Rule #1 of Drug Legalization is Don't Talk About Drug Legalization
But there are things we can do about drug policy that would reduce the number of people in prison, and the extent of drug abuse and drug related crime. Legalization isn't one of them because there's not public support for it. And if we acknowledge the fact that, from the point of view of the majority of the population it's a loser, um, then it's not as if we can talk them out of that, so I think the legalization debate is mostly a distraction from doing the real work of fixing our drug policies.Kleiman has long positioned himself as somewhat of a centrist in the drug policy debate, finding fault on both sides of the fence and calling for reform while dismissing legalization as unrealistic and irresponsible. To that end, the above quote may be his most perplexing to date.
Along these same lines, I once attended a discussion of Peter Reuter and David Boyum's book An Analytic Assessment of U.S. Drug Policy, in which the authors admitted ignoring the legalization option in their analysis. Boyum claimed that there was no legitimate political support for ending the drug war and that he and Reuter had therefore confined themselves to recommendations that they thought were politically viable.

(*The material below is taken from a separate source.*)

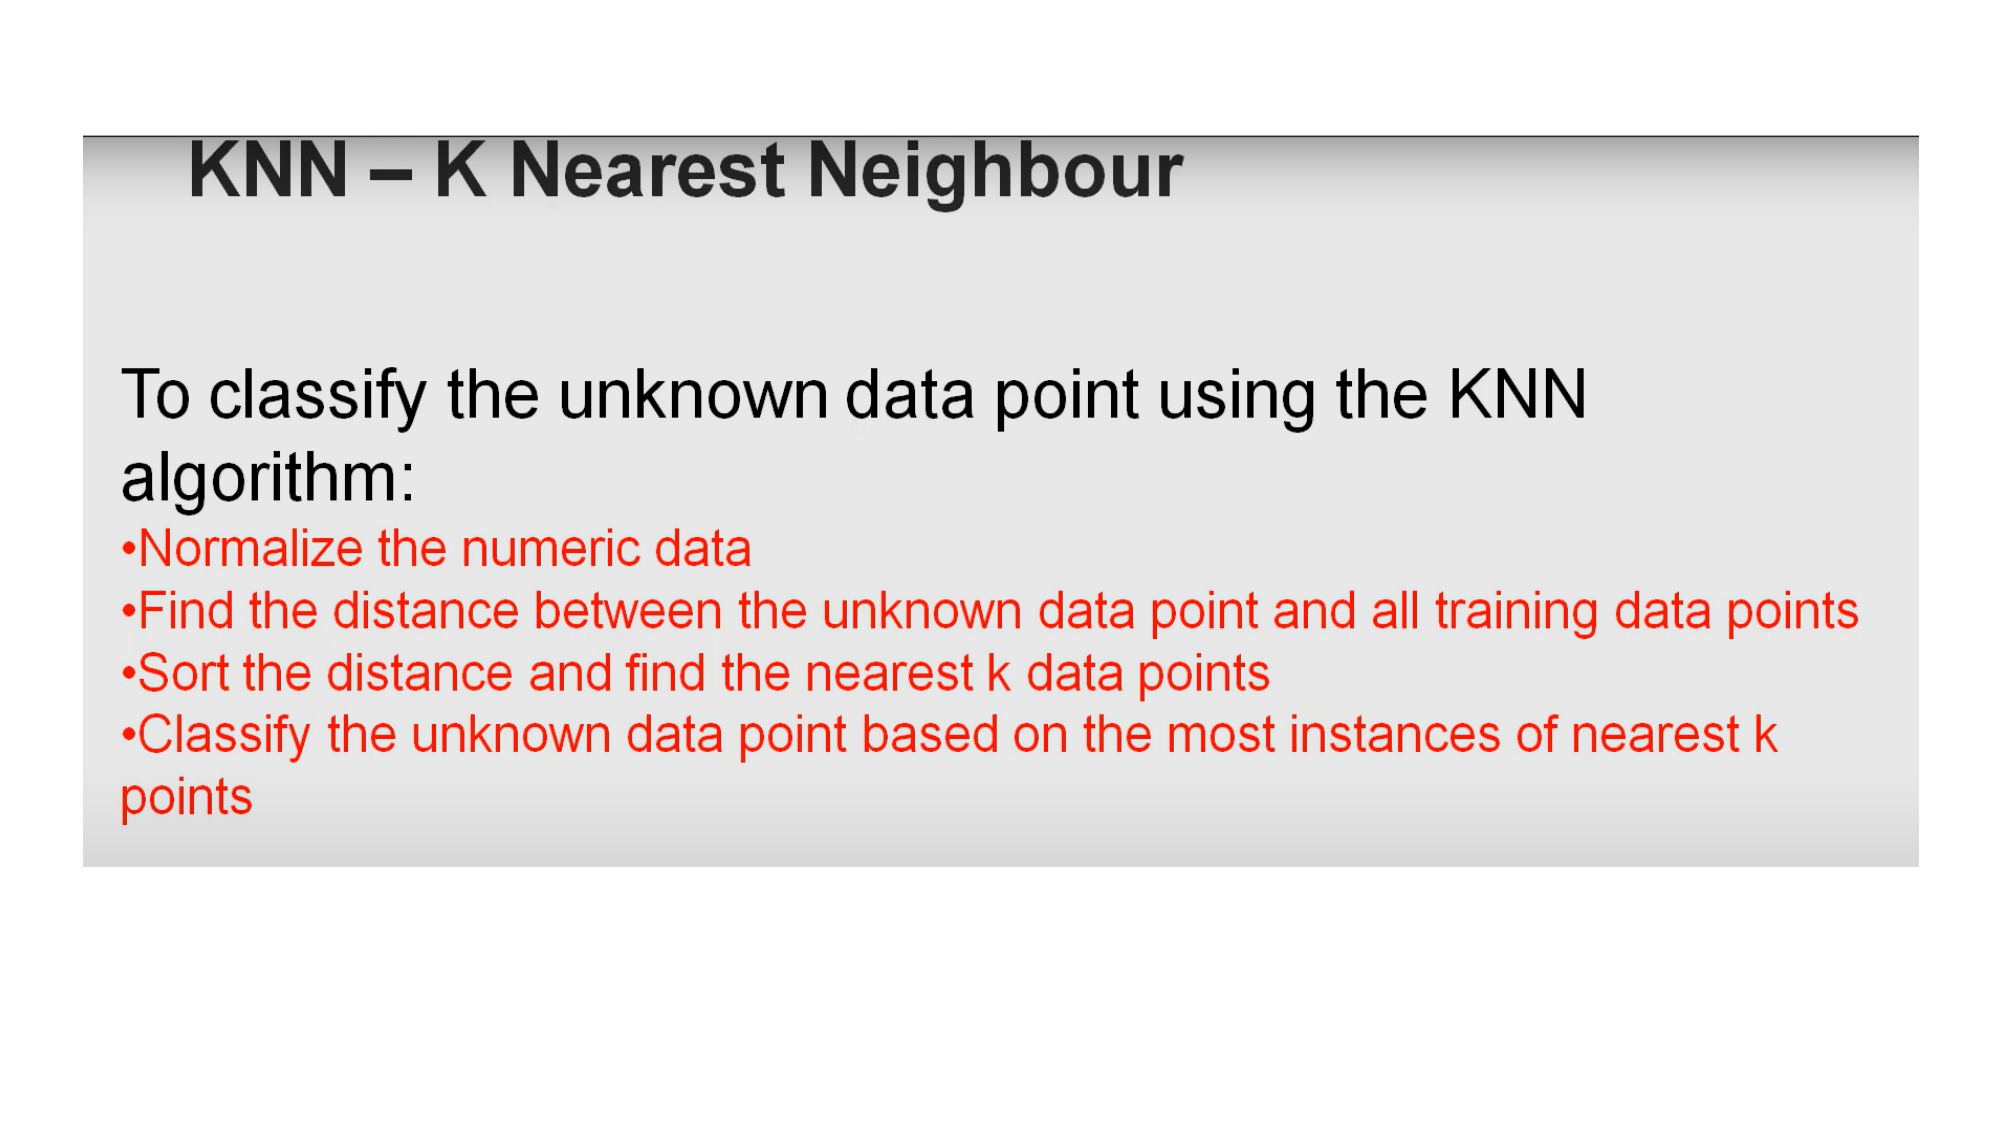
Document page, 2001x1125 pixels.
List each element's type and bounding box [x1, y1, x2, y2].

list [83, 135, 1919, 867]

It is just depressing to witness academics confining the discussion of complex issues within the parameters of pre-existing public opinion. What's the point of possessing vast knowledge of any subject if one chooses to then limit themselves to the preferred policy prescriptions of all the people who don't know what the hell they're talking about?
Plainly, the whole don't-talk-about-drug-legalization argument as stated above has absolutely nothing to do with the merits of drug legalization. Taken at face value, these pleading solicitations for us to shut up carry with them the salient implication that if drug legalization were politically viable, then it would be a perfectly sensible thing to discuss.
Ironically, drug legalization could become politically viable overnight if not for the multitudes of influential people who continue to oppose it largely because it lacks political viability.